Materials that can self-morph into complex three-dimensional shapes and curvatures by geometrical frustration for architectural applications need to be explored further if the technology is to be fully realized for this purpose.

The Research

The research focused on imbuing fiber composites and clay—two traditional construction materials—with shape-morphing properties, which demonstrates the possibility of creating smart, self-morphing materials from commonly used materials in the construction industry. The quantitative connection between the small-scale structure of the material and the global three-dimensional surface were verified by controlled experiments.

The team demonstrated and developed the theory of incompatible sheets in the lab using so-called “model” materials. These materials include nematic elastomers, gels, and elastomers. It was demonstrated that the properties of these materials did not meet the specific requirements of the architecture industry such as robustness, strength, stiffness, durability, cost, and standard dimensions. New materials must therefore be developed to meet these needs.

* _WORK ITEM 1_:
Please pull from the passage on self-morphing construction materials the part starting with "The research focused" and going on through "by controlled experiments.", copied word for word.

* _STORED DATA_:
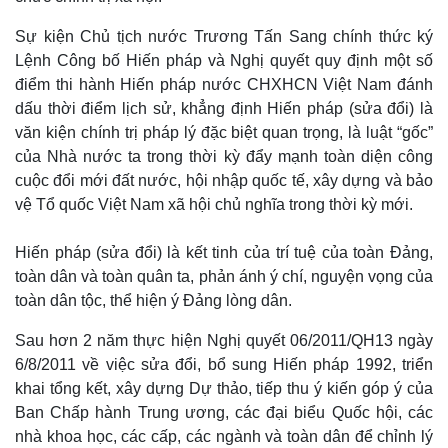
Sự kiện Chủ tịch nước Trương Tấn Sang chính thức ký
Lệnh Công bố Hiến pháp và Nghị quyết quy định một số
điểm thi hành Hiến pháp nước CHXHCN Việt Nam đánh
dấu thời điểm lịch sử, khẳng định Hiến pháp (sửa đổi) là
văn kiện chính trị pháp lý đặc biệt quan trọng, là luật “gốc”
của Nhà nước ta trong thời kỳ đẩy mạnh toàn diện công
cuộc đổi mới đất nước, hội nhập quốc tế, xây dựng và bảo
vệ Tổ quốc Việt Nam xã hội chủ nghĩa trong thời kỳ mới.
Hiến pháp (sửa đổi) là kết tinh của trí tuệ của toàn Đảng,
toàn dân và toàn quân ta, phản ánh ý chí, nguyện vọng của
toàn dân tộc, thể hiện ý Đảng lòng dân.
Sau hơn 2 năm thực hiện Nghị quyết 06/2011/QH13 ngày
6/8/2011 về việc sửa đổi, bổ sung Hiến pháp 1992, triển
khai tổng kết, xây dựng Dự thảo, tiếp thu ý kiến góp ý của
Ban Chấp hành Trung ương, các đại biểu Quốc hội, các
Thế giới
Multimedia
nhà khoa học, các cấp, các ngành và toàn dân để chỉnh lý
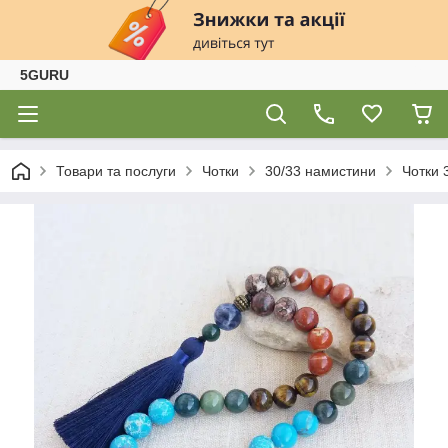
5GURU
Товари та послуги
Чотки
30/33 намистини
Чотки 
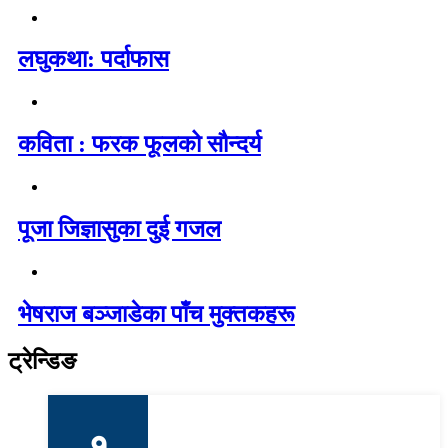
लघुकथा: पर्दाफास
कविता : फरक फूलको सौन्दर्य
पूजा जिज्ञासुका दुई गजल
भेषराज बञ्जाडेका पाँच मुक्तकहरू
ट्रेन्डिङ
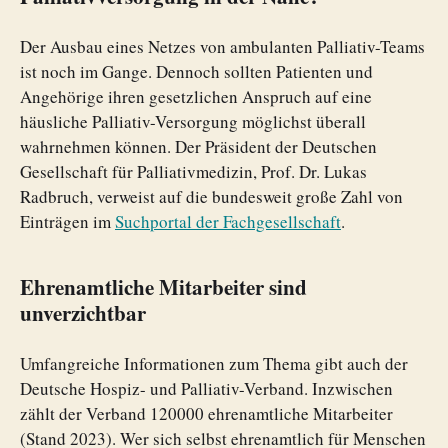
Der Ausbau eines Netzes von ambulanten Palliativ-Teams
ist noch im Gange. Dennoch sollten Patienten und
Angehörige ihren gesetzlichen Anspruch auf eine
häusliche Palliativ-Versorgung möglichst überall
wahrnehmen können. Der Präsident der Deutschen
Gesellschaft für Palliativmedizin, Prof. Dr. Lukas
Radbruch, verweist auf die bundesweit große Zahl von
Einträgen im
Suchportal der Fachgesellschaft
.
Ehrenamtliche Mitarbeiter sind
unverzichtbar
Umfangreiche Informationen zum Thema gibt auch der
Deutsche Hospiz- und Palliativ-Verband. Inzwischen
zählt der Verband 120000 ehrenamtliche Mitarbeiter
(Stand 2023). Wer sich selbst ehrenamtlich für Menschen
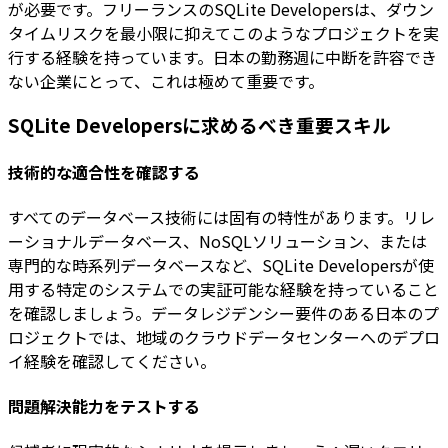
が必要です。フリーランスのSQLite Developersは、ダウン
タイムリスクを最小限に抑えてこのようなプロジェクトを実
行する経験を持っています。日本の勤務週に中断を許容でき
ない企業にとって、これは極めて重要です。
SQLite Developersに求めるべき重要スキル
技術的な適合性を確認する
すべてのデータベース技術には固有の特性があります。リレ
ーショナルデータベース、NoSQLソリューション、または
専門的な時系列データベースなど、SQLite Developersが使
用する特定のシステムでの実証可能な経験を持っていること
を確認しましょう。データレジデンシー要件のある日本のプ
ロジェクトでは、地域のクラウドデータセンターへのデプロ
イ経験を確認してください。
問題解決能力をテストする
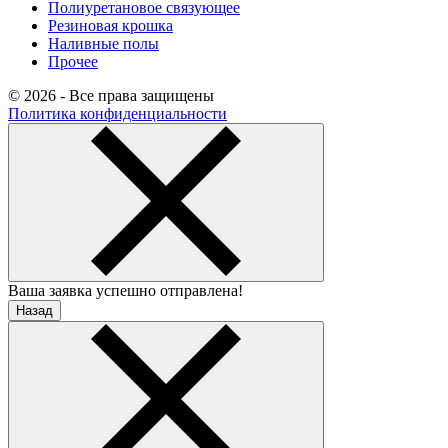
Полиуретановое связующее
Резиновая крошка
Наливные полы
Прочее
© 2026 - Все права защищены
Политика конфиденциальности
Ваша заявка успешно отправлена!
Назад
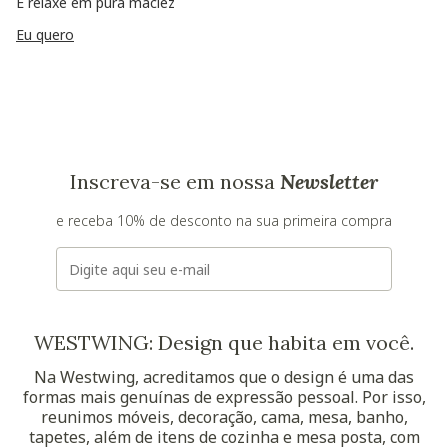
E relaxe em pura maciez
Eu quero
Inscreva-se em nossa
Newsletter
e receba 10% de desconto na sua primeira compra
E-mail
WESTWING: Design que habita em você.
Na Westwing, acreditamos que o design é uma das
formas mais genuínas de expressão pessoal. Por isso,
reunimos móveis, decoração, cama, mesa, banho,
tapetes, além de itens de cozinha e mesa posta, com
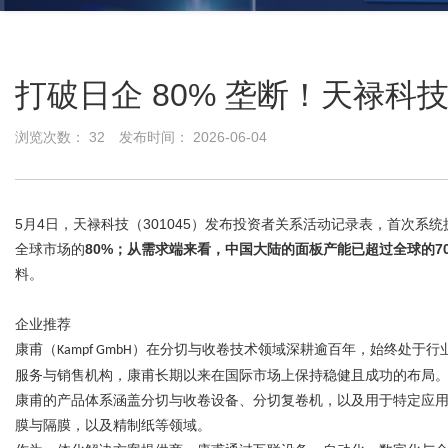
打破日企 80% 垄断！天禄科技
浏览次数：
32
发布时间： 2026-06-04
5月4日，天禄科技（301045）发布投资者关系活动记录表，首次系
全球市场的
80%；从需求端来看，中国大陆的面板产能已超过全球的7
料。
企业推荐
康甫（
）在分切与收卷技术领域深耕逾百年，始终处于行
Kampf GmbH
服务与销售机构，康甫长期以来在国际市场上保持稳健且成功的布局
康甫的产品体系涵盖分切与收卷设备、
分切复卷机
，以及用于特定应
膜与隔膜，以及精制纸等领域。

* _WORK ITEM 2_:
How many lines in the records contain the string "hành", with case counting? Give only the number.

* _TASK SOLUTION 1_:
The research focused on imbuing fiber composites and clay—two traditional construction materials—with shape-morphing properties, which demonstrates the possibility of creating smart, self-morphing materials from commonly used materials in the construction industry. The quantitative connection between the small-scale structure of the material and the global three-dimensional surface were verified by controlled experiments.

* _TASK SOLUTION 2_:
2